Write out again, exactly as they appear, the lines from the start of the data below through the line with "These updates in"; no pictures.

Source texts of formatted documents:
--- START ---

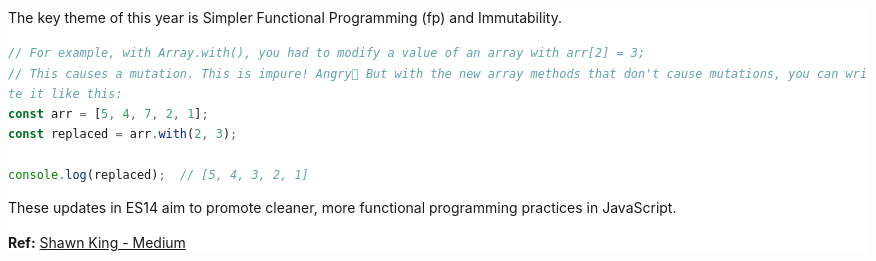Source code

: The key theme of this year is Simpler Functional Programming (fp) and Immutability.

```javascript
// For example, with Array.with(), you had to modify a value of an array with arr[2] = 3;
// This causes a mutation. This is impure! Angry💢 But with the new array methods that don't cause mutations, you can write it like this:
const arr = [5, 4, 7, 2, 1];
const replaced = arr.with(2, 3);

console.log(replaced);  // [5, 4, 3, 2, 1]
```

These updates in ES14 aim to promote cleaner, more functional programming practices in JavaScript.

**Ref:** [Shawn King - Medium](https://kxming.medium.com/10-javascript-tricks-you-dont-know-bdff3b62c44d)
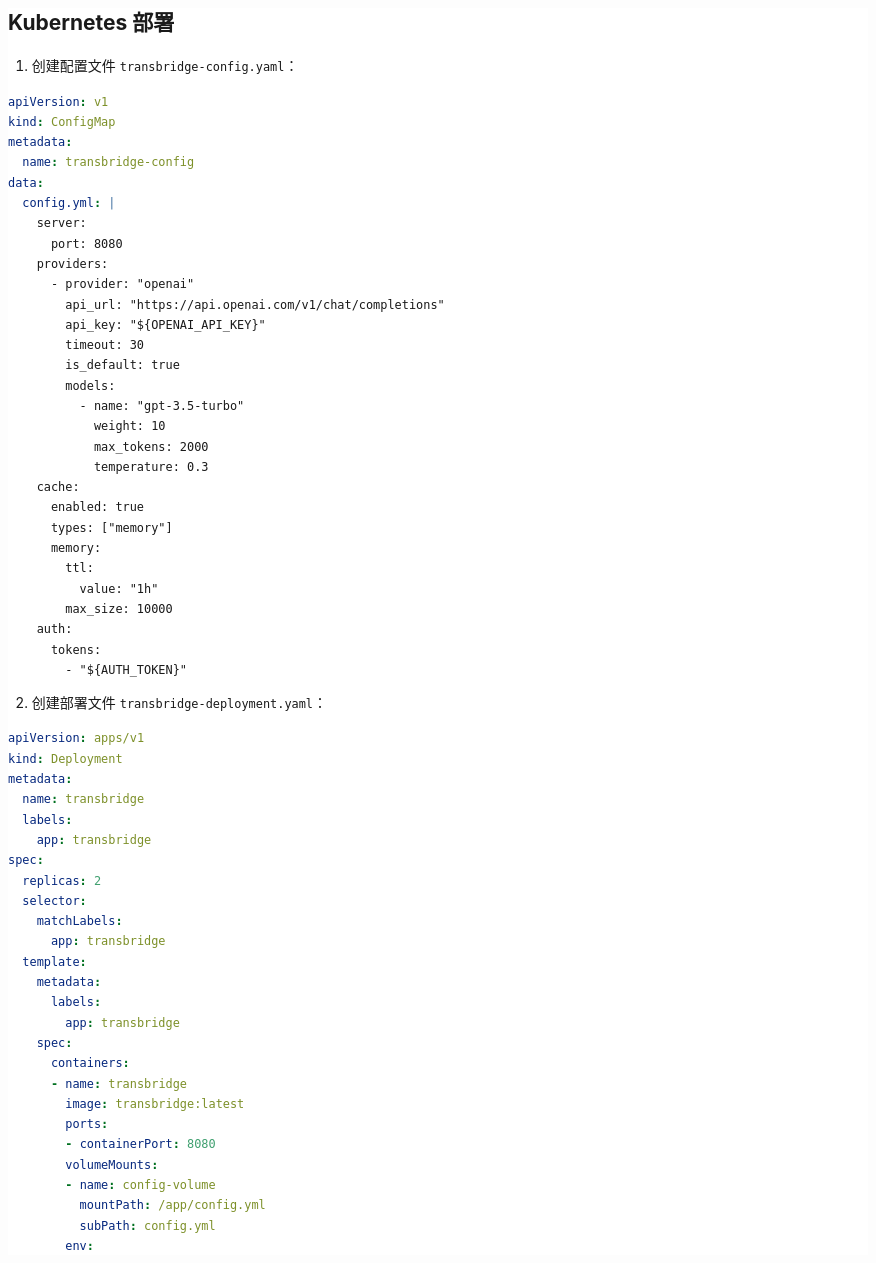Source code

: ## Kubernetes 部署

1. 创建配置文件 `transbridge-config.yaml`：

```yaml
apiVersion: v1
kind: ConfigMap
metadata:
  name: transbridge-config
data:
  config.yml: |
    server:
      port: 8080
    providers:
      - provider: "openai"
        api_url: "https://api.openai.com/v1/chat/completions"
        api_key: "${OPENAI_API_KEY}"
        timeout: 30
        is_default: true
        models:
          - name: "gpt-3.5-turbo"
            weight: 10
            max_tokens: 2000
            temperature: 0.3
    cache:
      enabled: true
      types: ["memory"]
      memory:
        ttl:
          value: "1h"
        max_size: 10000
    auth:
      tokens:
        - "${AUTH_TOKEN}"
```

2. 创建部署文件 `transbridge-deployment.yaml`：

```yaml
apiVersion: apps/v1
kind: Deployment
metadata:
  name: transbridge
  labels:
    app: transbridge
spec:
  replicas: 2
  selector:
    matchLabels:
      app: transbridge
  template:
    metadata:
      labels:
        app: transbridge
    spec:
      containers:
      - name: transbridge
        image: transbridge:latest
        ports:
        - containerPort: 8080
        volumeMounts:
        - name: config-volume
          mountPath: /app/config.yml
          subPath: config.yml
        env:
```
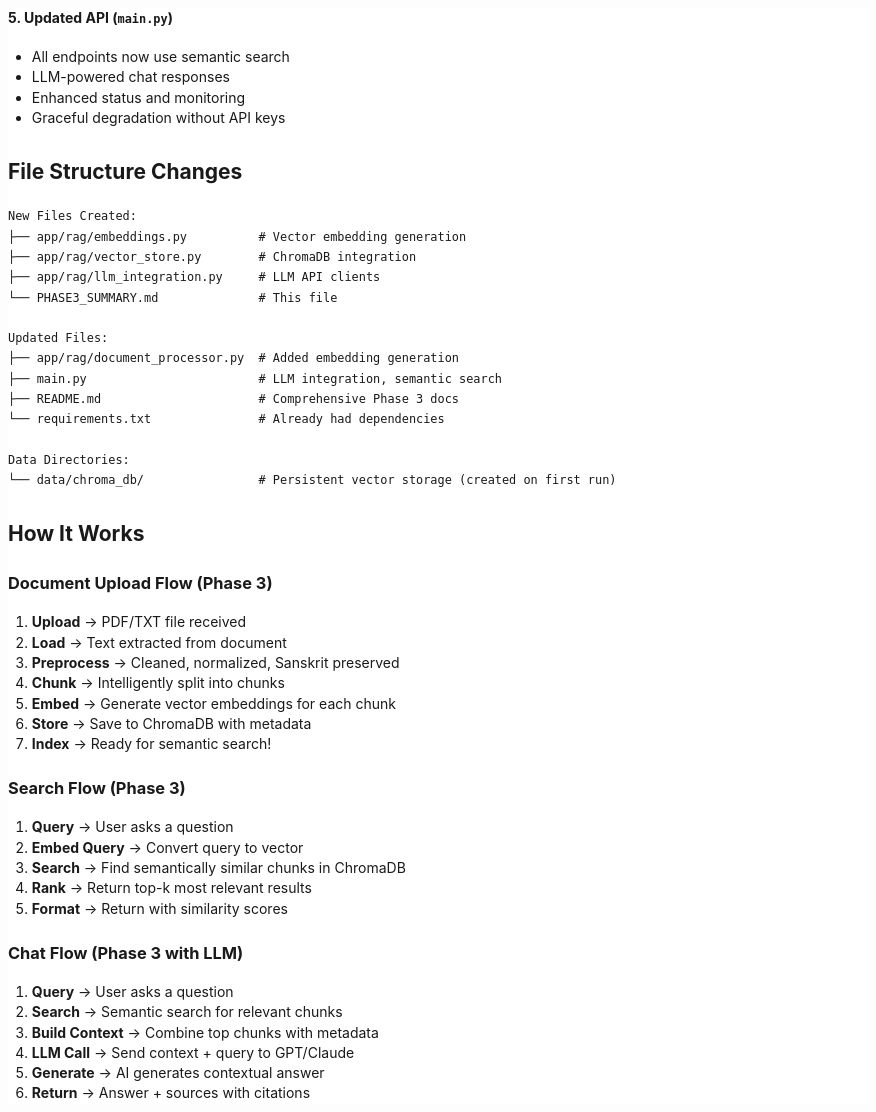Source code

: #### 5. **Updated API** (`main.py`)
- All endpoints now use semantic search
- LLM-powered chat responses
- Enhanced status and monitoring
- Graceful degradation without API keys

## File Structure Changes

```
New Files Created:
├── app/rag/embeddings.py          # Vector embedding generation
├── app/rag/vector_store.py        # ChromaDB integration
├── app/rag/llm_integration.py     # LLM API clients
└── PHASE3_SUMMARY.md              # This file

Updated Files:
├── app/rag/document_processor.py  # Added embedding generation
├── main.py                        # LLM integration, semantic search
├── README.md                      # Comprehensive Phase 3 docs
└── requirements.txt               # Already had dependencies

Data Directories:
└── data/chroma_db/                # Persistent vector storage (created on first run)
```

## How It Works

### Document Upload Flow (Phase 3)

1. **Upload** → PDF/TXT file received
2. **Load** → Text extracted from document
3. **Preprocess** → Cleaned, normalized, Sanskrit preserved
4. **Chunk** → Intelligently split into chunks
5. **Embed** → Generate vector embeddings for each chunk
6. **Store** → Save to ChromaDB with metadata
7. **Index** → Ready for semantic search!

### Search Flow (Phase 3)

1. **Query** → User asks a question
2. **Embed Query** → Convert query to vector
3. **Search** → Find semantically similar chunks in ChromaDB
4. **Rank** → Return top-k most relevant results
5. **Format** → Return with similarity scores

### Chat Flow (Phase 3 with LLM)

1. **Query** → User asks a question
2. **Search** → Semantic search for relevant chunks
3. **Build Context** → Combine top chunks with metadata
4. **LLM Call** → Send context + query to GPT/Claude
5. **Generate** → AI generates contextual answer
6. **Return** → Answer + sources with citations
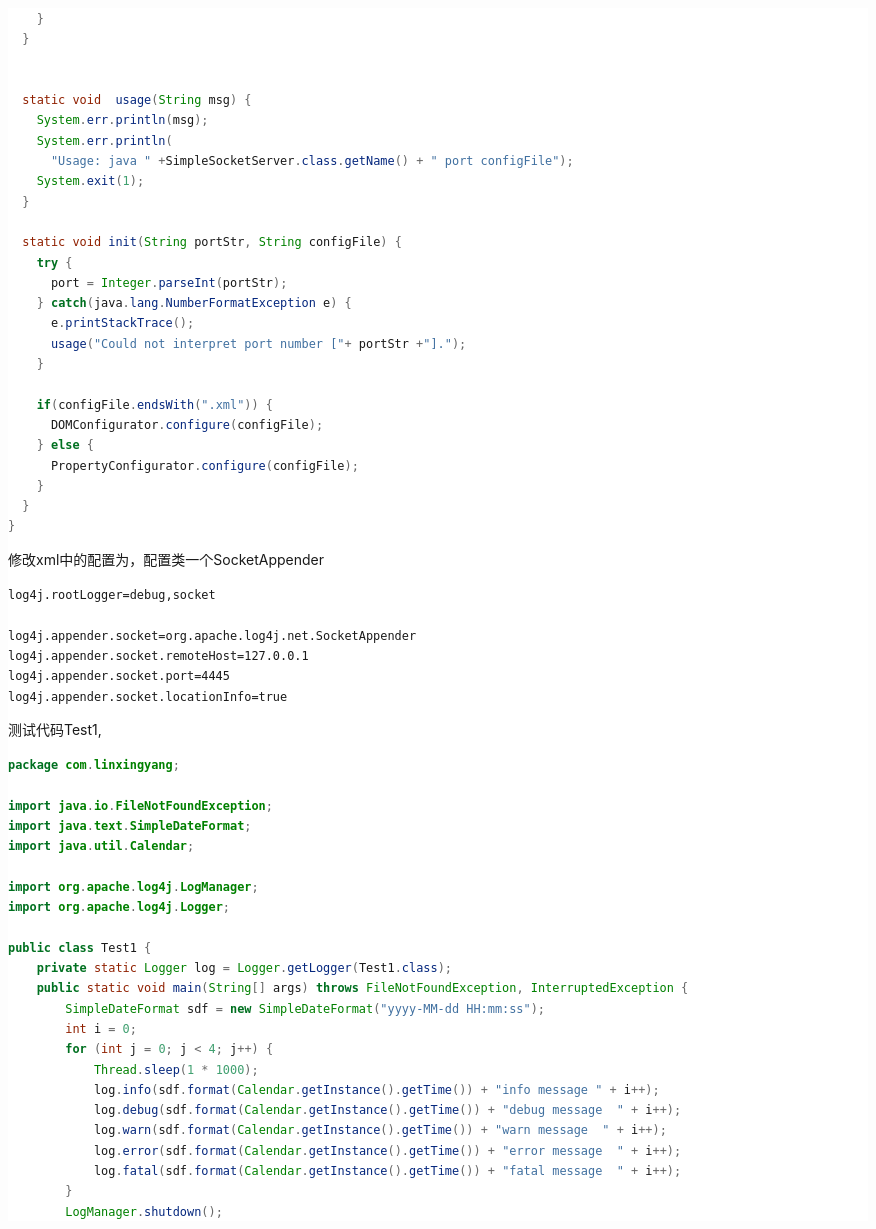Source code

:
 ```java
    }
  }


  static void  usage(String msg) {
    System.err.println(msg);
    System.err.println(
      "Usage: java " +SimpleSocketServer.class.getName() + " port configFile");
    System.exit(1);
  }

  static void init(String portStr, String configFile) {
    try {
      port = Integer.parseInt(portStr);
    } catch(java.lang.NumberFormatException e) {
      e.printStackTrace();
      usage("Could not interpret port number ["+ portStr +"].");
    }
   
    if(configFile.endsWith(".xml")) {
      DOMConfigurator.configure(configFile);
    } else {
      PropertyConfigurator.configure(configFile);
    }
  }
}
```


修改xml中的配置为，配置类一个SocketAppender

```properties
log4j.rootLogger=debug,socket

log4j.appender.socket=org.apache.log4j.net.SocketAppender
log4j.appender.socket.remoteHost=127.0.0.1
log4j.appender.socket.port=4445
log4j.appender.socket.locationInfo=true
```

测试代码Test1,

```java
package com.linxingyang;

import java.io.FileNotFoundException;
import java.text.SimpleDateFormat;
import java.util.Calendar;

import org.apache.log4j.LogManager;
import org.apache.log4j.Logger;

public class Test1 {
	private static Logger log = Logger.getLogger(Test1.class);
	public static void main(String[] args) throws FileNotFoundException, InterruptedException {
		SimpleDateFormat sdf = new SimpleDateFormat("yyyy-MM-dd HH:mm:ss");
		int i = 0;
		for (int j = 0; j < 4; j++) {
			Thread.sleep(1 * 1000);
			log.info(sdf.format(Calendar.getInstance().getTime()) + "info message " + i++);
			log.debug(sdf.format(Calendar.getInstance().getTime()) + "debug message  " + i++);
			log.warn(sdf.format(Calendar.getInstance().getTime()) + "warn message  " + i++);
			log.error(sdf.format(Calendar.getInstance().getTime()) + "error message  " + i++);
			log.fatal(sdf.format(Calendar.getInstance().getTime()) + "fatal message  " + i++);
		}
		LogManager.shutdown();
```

--- END ---

- REPLY:
Source code

: The key theme of this year is Simpler Functional Programming (fp) and Immutability.

```javascript
// For example, with Array.with(), you had to modify a value of an array with arr[2] = 3;
// This causes a mutation. This is impure! Angry💢 But with the new array methods that don't cause mutations, you can write it like this:
const arr = [5, 4, 7, 2, 1];
const replaced = arr.with(2, 3);

console.log(replaced);  // [5, 4, 3, 2, 1]
```

These updates in ES14 aim to promote cleaner, more functional programming practices in JavaScript.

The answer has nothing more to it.